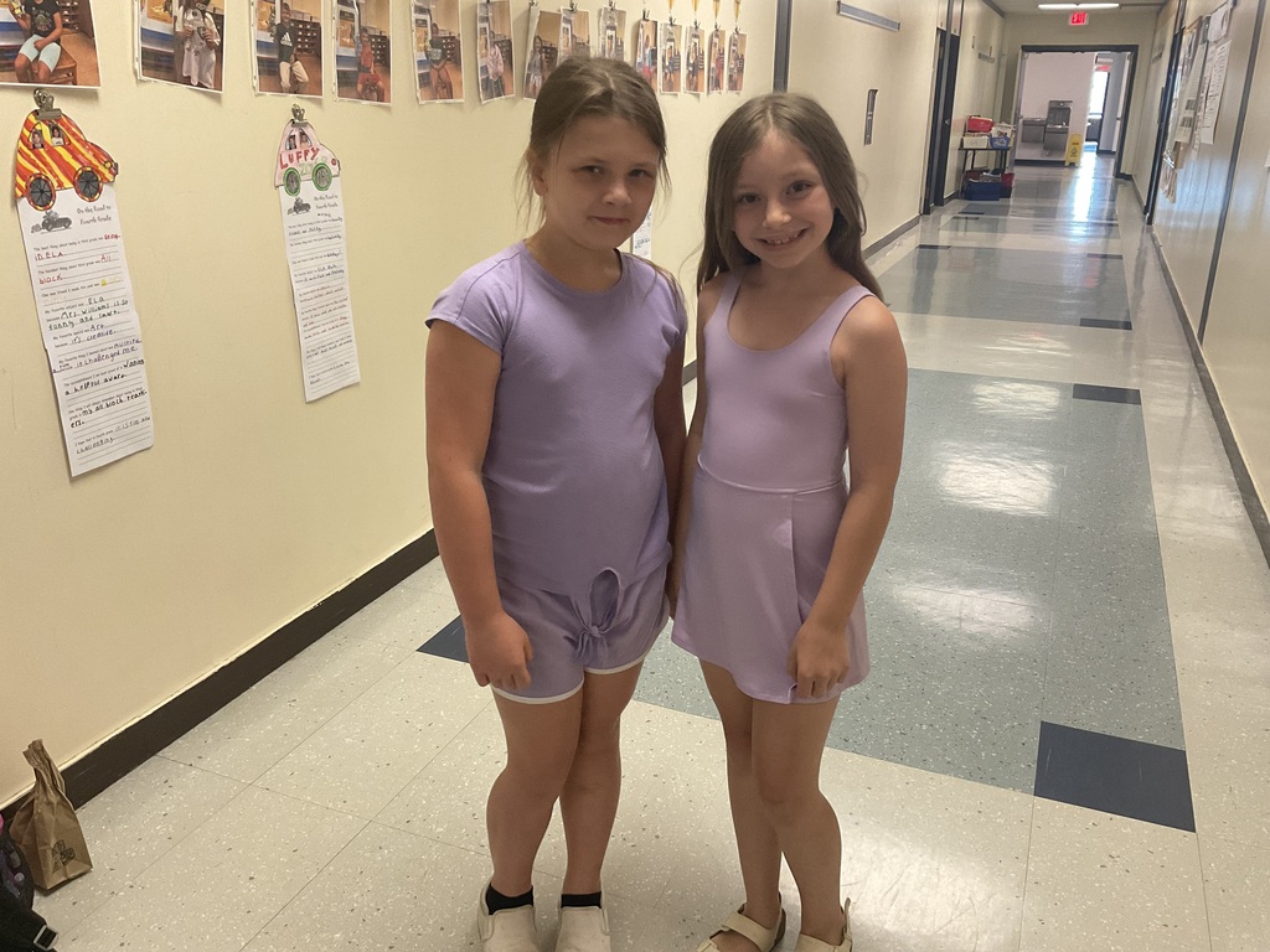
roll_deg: -1.0
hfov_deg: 61.7
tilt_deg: -20.4
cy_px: 476
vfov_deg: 48.2
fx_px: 1064
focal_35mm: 29
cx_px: 635
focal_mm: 3
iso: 160
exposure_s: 1/60
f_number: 1.8
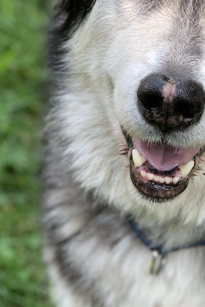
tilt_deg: -47.2
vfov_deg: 17.8
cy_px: 136
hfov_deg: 11.8
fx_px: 982
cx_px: 208
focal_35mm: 115
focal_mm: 6
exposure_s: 1/156
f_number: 2.4
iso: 16
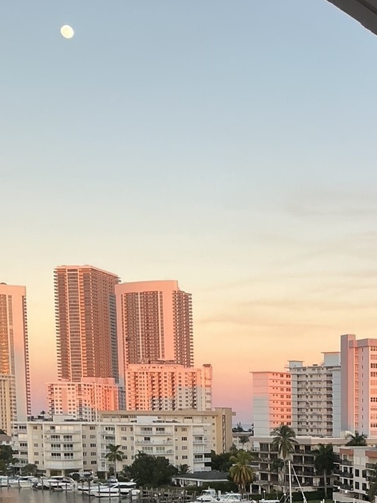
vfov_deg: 27.2
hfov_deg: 21.3
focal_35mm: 66
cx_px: 402
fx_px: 959
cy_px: 542
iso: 20
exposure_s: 1/120
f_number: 1.8
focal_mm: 3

• • • •

| Description of the task |
No pictures belong in the answer; copy all other parts of the listing exactly.

| Response below |
roll_deg: -1.0
hfov_deg: 61.7
tilt_deg: -20.4
cy_px: 476
vfov_deg: 48.2
fx_px: 1064
focal_35mm: 29
cx_px: 635
focal_mm: 3
iso: 160
exposure_s: 1/60
f_number: 1.8
tilt_deg: -47.2
vfov_deg: 17.8
cy_px: 136
hfov_deg: 11.8
fx_px: 982
cx_px: 208
focal_35mm: 115
focal_mm: 6
exposure_s: 1/156
f_number: 2.4
iso: 16
vfov_deg: 27.2
hfov_deg: 21.3
focal_35mm: 66
cx_px: 402
fx_px: 959
cy_px: 542
iso: 20
exposure_s: 1/120
f_number: 1.8
focal_mm: 3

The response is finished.